SAVED_MODEL_PATH = "./flux_quantized"
dtype = torch.bfloat16
device = "cuda"
quant_type = "int8wo"  # 选择量化类型

def main():
    # 检查是否存在已保存的量化模型
    if not os.path.exists(SAVED_MODEL_PATH):
        print("🚀 正在量化并编译模型（首次运行较慢）...")
        start_load = time.time()
        
        # 加载模型并设置为bfloat16
        pipeline = FluxPipeline.from_pretrained(model_id, torch_dtype=dtype).to(device)

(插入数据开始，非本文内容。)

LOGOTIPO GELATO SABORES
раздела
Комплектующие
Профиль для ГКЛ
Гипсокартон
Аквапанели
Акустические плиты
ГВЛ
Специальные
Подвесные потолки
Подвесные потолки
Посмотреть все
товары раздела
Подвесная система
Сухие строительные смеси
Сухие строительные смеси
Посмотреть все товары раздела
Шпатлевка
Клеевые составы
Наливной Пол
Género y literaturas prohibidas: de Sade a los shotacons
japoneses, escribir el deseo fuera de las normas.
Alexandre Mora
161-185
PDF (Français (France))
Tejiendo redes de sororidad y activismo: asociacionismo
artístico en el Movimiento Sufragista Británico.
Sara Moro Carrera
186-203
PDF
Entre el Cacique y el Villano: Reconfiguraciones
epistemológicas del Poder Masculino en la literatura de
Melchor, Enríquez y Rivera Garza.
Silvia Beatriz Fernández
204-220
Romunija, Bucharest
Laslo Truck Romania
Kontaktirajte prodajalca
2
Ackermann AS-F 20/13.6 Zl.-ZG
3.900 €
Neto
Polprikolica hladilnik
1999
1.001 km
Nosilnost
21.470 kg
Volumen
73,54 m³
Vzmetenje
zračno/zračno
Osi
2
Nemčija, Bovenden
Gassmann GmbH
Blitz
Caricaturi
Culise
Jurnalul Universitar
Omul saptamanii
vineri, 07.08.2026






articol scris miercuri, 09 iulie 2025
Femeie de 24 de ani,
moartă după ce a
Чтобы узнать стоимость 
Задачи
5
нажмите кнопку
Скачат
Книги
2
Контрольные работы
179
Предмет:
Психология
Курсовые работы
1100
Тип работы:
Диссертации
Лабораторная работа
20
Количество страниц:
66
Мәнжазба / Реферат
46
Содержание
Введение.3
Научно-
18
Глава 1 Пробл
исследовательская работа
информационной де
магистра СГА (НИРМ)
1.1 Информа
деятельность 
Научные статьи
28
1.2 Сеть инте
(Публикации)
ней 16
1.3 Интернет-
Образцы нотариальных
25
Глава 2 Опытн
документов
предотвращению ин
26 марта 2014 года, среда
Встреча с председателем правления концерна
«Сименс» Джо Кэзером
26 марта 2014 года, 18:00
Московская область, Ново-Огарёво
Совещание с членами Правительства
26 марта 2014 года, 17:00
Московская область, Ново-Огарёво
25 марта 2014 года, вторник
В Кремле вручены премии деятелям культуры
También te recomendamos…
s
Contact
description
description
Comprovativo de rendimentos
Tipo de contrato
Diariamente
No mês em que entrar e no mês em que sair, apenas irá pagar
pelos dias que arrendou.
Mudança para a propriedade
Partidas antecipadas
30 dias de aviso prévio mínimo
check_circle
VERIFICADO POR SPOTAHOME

        # 将模型转换为channels_last格式
        pipeline.transformer.to(memory_format=torch.channels_last)

        # 编译模型
        pipeline.transformer = torch.compile(pipeline.transformer, mode="max-autotune", fullgraph=True)

        # 量化模型
        pipeline.transformer = autoquant(pipeline.transformer, error_on_unseen=False)
        # 保存量化后的模型
        pipeline.save_pretrained(SAVED_MODEL_PATH, safe_serialization=False)
        print(f"⏱️ 模型加载、编译与量化耗时: {time.time() - start_load:.2f}秒")

    else:
        print("🔍 发现已保存的量化模型，直接加载...")
        start_load = time.time()
        pipeline = FluxPipeline.from_pretrained(SAVED_MODEL_PATH, torch_dtype=dtype).to(device)
        print(f"⏱️ 模型加载耗时: {time.time() - start_load:.2f}秒")

    # 预热运行（触发编译）
    print("\n🔥 预热运行...")
    for _ in range(3):
        _ = pipeline("a forest", num_inference_steps=30, guidance_scale=3.5)

    # 正式推理测试
    print("\n⏳ 开始推理测试...")
    start_inference = time.time()
    with torch.no_grad():
        image = pipeline(
            "A robot made of exotic candies, chocolates, and sugar decorations, with joints made of candy jelly, adorned with golden sequins and sugar beads. The background is filled with confetti and colorful ribbons, scattered gifts surround the scene, and the air is filled with a sweet aroma, like a dreamlike celebration.",
            num_inference_steps=20,
            guidance_scale=3.5,
        ).images[0]
    elapsed = time.time() - start_inference

    print(f"\n✅ 推理完成！总耗时: {elapsed:.2f}秒")
    print(f"💻 GPU内存使用: {torch.cuda.max_memory_reserved()/1024**3:.2f}GB")
    image.save("output.png")

if __name__ == "__main__":
    main()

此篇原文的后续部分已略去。